So Kiki has been missing but calling out to him, even "appearing" once. He meets and falls for a hotel front desk working in Sapporo, then meets a 13-year old psychic whose parents ask him to care for her because they're busy and she's weird. He also meets the sheep man in an alternate universe and is told he needs to keep dancing. He sees Kiki in a movie staring his middle school classmate. He reconnects and befriends this classmate and they get a pair of hookers together. Then the one the protagonist was with is found dead a few days later. He's taken in for days of questioning but the police know he didn't do it.

STILL SPOILERS: Then the protagonist is off to Hawaii to connect the 13-year-old with her mother who is now dating a one-armed poet. In Hawaii he has a vision of Kiki who shows him a room with five skeletons. Back in Tokyo, he goes to see the movie again with the 13-year-old who tells him that the movie star killed Kiki. Then the movie star more or less confesses and commits suicide. Now Kiki, a prostitute, the one-armed man (who was hit by a truck earlier, did I forget to mention?), and the movie star are dead. There's one more skeleton in the room.

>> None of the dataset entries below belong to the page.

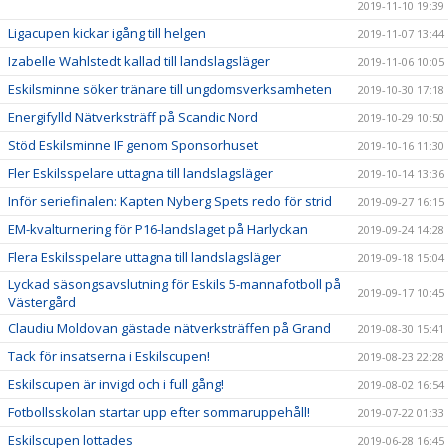
2019-11-10 19:39
Ligacupen kickar igång till helgen
2019-11-07 13:44
Izabelle Wahlstedt kallad till landslagsläger
2019-11-06 10:05
Eskilsminne söker tränare till ungdomsverksamheten
2019-10-30 17:18
Energifylld Nätverksträff på Scandic Nord
2019-10-29 10:50
Stöd Eskilsminne IF genom Sponsorhuset
2019-10-16 11:30
Fler Eskilsspelare uttagna till landslagsläger
2019-10-14 13:36
Inför seriefinalen: Kapten Nyberg Spets redo för strid
2019-09-27 16:15
EM-kvalturnering för P16-landslaget på Harlyckan
2019-09-24 14:28
Flera Eskilsspelare uttagna till landslagsläger
2019-09-18 15:04
Lyckad säsongsavslutning för Eskils 5-mannafotboll på
2019-09-17 10:45
Västergård
Claudiu Moldovan gästade nätverksträffen på Grand
2019-08-30 15:41
Tack för insatserna i Eskilscupen!
2019-08-23 22:28
Eskilscupen är invigd och i full gång!
2019-08-02 16:54
Fotbollsskolan startar upp efter sommaruppehåll!
2019-07-22 01:33
Eskilscupen lottades
2019-06-28 16:45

MORE SPOIILERS: He goes back to Sapporo desperate to keep the hotel front desk clerk from becoming that last skeleton. They finally have sex (something he's wanted to do since he met her at the very beginning of the book) and then they try to track down the sheep man who is gone. He awakens thinking that the hotel clerk is dead, but she's just waiting to have sex with him again. Relieved that it was the sheep man's skeleton and not hers, he decides to move to Sapporo to be near her and decides maybe to write something for fun instead of his crap puff pieces. The end.

AND MORE SPOILERS: So...was Kiki calling to him in the very beginning just a way to start a journey to get him laid by the hotel clerk and writing meaningful stuff again? Was all the death in between was just to support that? Was the 13-year-old psychic who we come to care about so much, but who is just dropped from the story after being the focus of more than 1/2 the novel, just a prop in the journey? I don't really know, but the ending came so quick and with such little revelation that it was shockingly simple. Things weren't really tied together, the deaths didn't seem meaningful, it was more like just a bunch of things that happened in his life that helped him get out of the drudgery (example, was the 13-year-old's only point to actually connect Kiki's murder to the movie star? Is that why we needed her in the book? Cause that's a lot of ink and caring to spend on a character just to connect the dots and then be dropped from the story). I mean, the outcome for the protagonist is sort of good and all, but for the intensity of every character and interaction, the end result was pretty pedestrian. There really wasn't any big revelation, any big understanding, any real resolution. Just a "oh, whew, the people I really liked are all dead now, but at least I'm sleeping with the hotel clerk and maybe I'll write a short story too." Um, sorta lame.

SPOILERS OVER, SPOILERS OVER!

So basically, the book was really really fun with great characters, interesting drama, mystery, deaths, and lots of interesting insight and humor and rumination and whatnot...but the ending just happened quick and was a pretty minor outcome given the immensity of the setup. Had the ending somehow been...I don't know...bigger? more thoughtful? deeper? then this would have been a possible 9/10. But given that the ending was sort of a let down, I can't find a way to give "Dance Dance Dance" more than a 7.5/10. The vault was excellent, but it didn't stick the landing.